=== About this exercise ===
Pictures are not part of the copy. Write out exactly the lines from the line with "f_number: 2.2" through the end of the entries below.
── Data provided
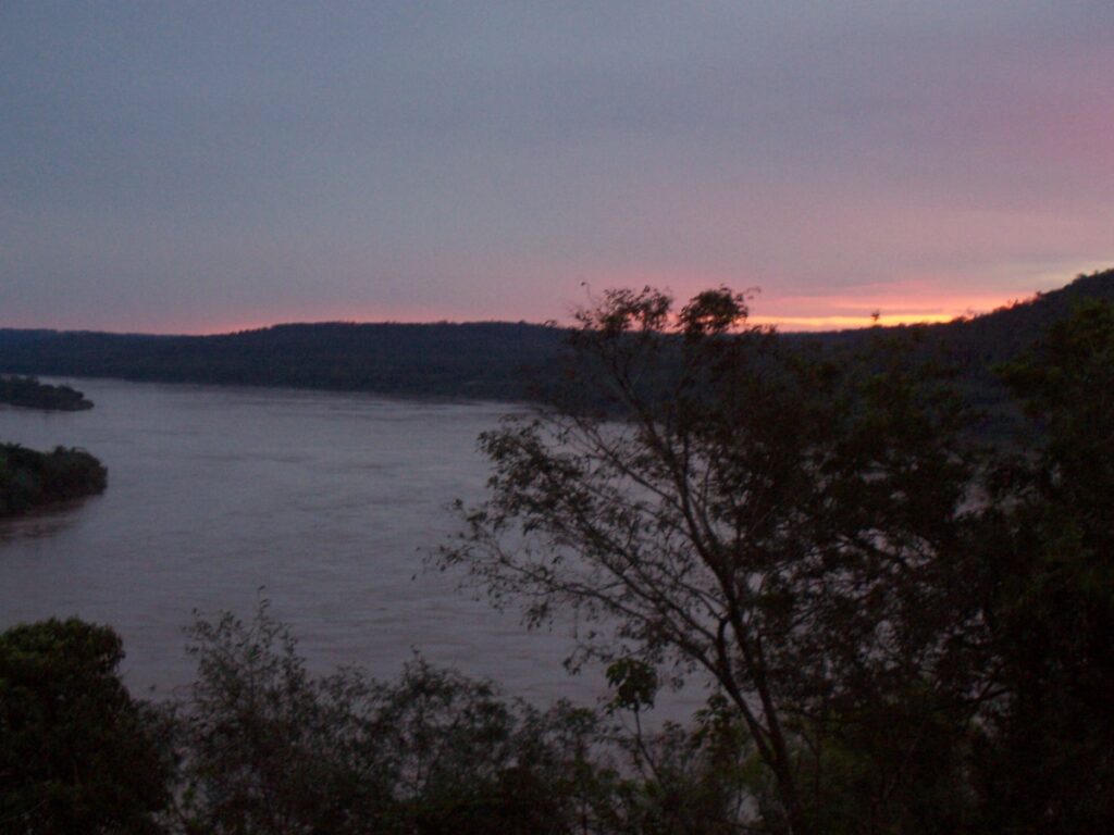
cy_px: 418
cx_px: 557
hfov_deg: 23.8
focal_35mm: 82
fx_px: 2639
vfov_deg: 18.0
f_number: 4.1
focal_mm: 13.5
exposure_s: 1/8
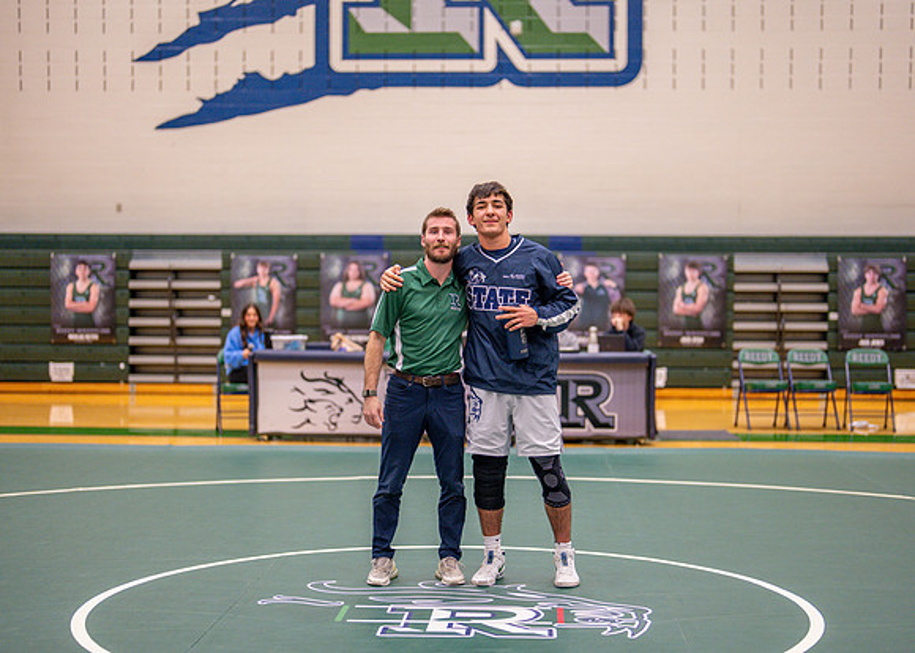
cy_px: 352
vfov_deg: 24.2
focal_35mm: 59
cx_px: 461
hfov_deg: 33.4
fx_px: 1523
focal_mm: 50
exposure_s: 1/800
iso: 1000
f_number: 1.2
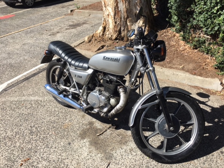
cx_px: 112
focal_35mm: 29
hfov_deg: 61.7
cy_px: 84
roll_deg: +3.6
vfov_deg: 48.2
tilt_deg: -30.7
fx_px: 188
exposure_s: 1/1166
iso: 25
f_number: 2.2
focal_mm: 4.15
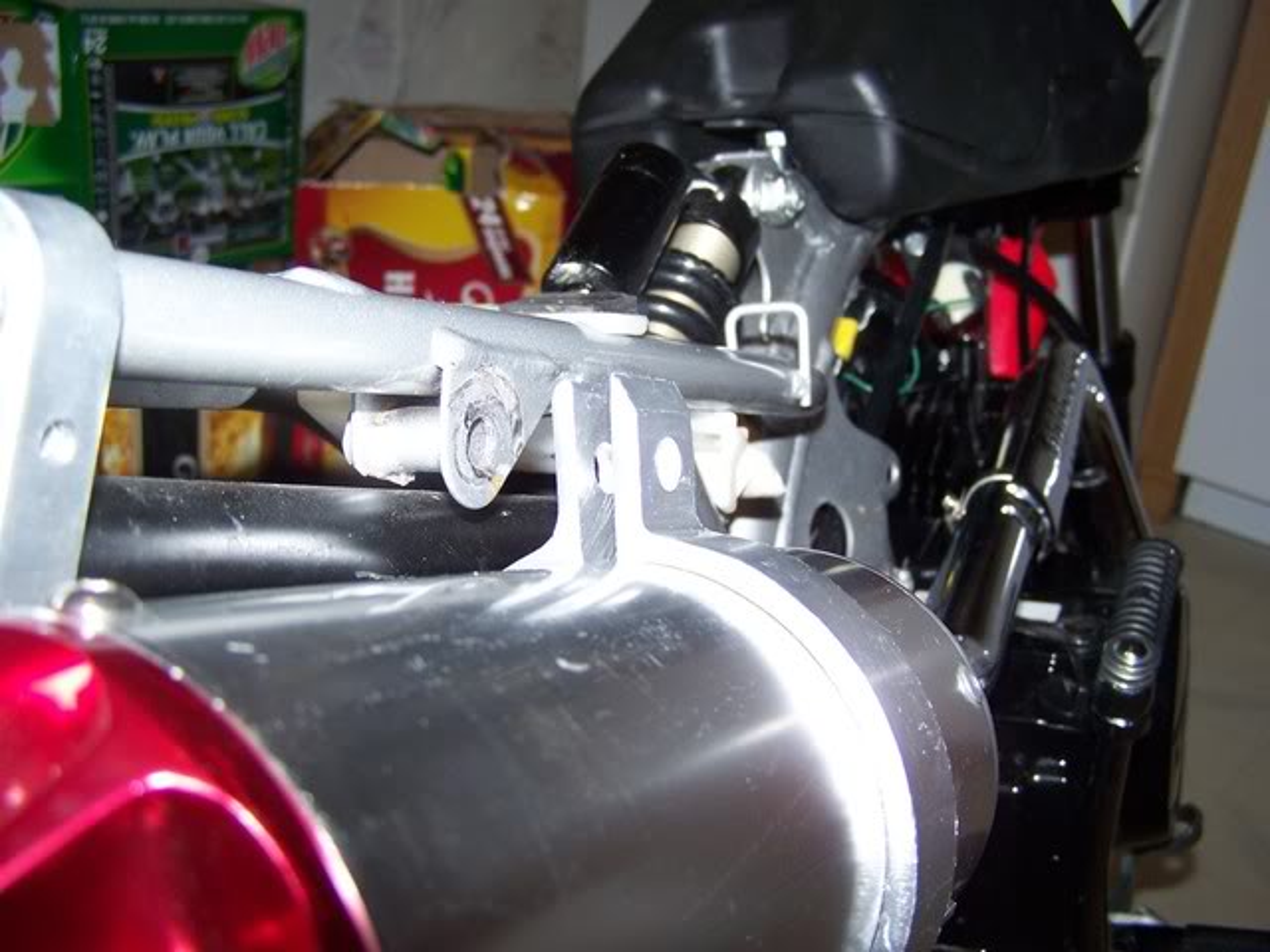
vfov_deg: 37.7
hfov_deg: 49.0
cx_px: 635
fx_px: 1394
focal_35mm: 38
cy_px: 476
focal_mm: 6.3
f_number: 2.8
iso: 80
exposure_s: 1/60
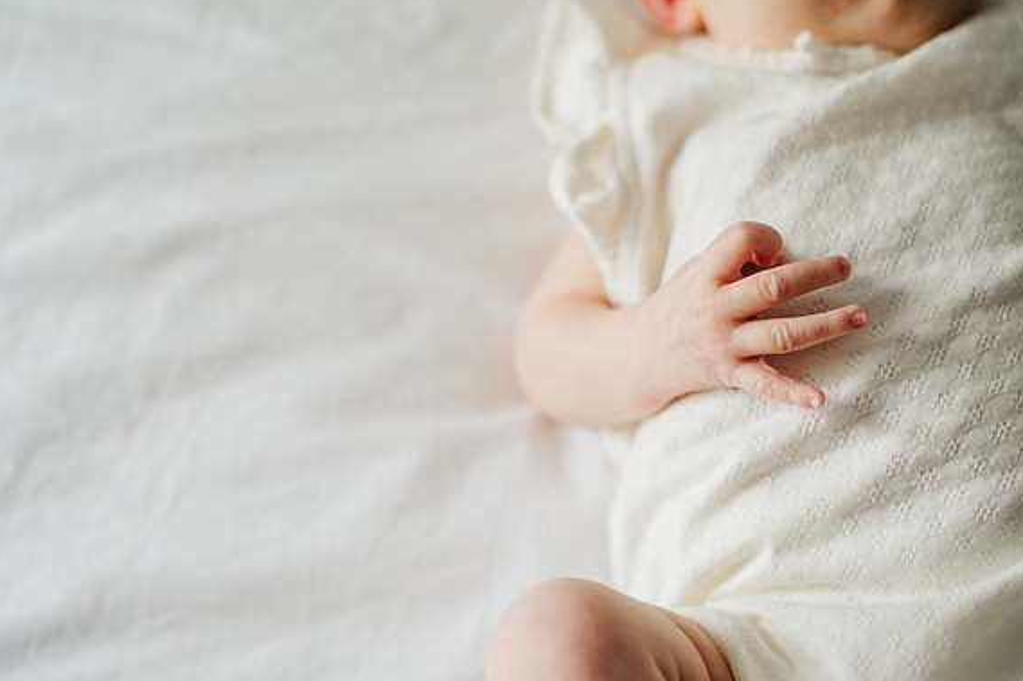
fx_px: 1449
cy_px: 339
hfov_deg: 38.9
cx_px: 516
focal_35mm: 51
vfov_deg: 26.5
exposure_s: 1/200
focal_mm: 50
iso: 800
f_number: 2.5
────
=== Output ===
f_number: 2.2
focal_mm: 4.15
vfov_deg: 37.7
hfov_deg: 49.0
cx_px: 635
fx_px: 1394
focal_35mm: 38
cy_px: 476
focal_mm: 6.3
f_number: 2.8
iso: 80
exposure_s: 1/60
fx_px: 1449
cy_px: 339
hfov_deg: 38.9
cx_px: 516
focal_35mm: 51
vfov_deg: 26.5
exposure_s: 1/200
focal_mm: 50
iso: 800
f_number: 2.5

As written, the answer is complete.